[Given records Boundary: Start]

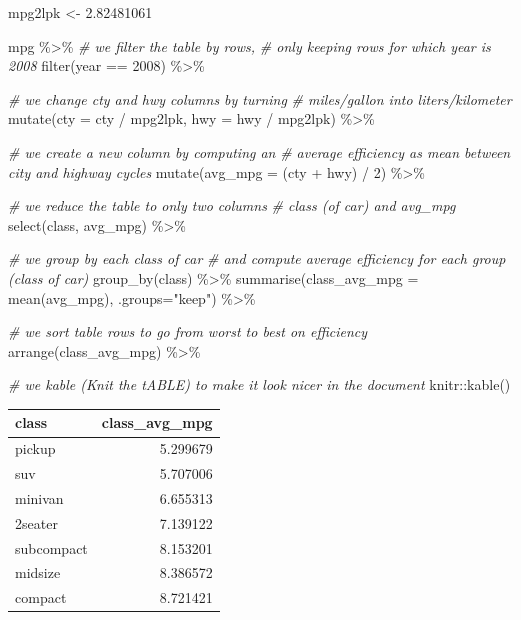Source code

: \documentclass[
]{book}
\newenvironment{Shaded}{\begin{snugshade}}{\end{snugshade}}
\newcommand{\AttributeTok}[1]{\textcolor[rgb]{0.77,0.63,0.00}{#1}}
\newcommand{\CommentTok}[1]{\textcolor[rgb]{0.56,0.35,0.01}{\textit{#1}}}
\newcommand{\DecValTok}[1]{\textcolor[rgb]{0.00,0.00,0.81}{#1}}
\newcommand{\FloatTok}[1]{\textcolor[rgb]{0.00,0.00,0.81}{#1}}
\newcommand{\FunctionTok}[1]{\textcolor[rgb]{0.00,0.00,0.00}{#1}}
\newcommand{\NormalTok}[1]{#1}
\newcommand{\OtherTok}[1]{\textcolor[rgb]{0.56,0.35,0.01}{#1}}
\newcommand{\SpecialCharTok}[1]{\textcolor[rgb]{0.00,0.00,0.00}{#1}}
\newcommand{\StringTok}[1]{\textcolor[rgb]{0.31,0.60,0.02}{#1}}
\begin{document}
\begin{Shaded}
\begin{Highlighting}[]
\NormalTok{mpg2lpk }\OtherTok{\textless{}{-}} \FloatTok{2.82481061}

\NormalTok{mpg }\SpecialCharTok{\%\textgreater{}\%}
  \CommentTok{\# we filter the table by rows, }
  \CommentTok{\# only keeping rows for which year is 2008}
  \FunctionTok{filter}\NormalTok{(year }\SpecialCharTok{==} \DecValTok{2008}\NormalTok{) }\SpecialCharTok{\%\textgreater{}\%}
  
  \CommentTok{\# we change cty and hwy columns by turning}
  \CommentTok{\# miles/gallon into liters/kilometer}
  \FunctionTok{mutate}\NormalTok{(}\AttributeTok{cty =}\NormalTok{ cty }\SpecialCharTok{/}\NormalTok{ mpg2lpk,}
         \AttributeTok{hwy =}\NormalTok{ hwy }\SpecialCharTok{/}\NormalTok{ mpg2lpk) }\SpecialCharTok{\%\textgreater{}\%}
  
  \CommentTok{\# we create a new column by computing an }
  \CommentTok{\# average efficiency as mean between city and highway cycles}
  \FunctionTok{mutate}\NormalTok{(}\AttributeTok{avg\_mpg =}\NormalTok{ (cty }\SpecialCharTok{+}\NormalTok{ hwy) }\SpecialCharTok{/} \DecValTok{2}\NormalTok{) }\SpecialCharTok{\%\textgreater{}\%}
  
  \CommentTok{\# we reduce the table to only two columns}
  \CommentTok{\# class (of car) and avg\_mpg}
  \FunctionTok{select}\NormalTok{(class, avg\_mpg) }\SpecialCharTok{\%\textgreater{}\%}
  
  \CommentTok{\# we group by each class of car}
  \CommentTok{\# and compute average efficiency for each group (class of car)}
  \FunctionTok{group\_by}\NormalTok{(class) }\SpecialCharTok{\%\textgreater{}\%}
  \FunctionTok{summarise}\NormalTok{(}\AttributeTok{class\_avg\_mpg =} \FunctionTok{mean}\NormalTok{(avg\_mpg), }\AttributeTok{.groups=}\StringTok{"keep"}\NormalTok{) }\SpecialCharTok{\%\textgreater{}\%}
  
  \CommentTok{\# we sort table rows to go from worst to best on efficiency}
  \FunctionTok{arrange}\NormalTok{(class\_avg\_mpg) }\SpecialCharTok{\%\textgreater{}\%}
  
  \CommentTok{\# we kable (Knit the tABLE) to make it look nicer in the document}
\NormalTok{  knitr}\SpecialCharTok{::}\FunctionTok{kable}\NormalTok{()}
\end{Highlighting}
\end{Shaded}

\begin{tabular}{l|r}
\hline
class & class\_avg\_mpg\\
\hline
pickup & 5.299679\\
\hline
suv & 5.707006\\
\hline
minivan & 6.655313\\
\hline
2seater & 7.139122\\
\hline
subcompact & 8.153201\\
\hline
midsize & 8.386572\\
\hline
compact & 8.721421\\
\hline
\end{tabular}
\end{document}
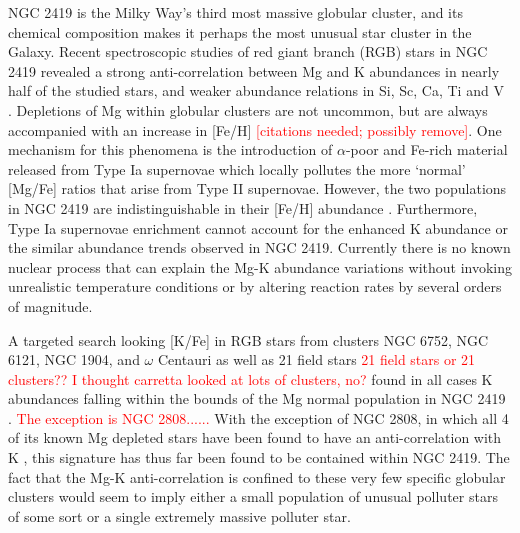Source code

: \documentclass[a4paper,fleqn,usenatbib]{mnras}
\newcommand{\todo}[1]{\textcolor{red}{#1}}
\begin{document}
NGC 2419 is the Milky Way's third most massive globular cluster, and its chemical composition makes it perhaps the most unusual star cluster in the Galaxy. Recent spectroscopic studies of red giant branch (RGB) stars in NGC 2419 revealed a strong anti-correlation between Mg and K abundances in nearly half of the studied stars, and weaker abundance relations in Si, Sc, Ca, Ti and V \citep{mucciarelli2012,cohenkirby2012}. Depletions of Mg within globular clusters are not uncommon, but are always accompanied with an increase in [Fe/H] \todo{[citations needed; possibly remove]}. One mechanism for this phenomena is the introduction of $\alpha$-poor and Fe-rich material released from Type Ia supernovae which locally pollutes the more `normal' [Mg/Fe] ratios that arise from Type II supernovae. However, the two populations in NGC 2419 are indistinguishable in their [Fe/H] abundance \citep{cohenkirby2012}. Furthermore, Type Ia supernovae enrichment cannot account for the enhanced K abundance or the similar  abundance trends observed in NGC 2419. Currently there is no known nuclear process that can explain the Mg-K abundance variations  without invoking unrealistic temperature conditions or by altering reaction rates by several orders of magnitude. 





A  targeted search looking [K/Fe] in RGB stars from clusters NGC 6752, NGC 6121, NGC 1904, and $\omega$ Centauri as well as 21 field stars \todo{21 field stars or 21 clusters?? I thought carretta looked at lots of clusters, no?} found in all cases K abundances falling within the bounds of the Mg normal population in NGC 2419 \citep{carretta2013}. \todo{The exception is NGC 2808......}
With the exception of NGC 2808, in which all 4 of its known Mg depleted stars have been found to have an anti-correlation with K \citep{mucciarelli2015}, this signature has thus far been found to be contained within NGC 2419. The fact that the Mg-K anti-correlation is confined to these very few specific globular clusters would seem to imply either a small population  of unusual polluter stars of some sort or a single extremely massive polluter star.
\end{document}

[Given records Boundary: End]

__What you need to do__. The lines that mention the word "columns" should be pulled from the records above.

__Exercise solution__.
  \CommentTok{\# we change cty and hwy columns by turning}
  \CommentTok{\# we reduce the table to only two columns}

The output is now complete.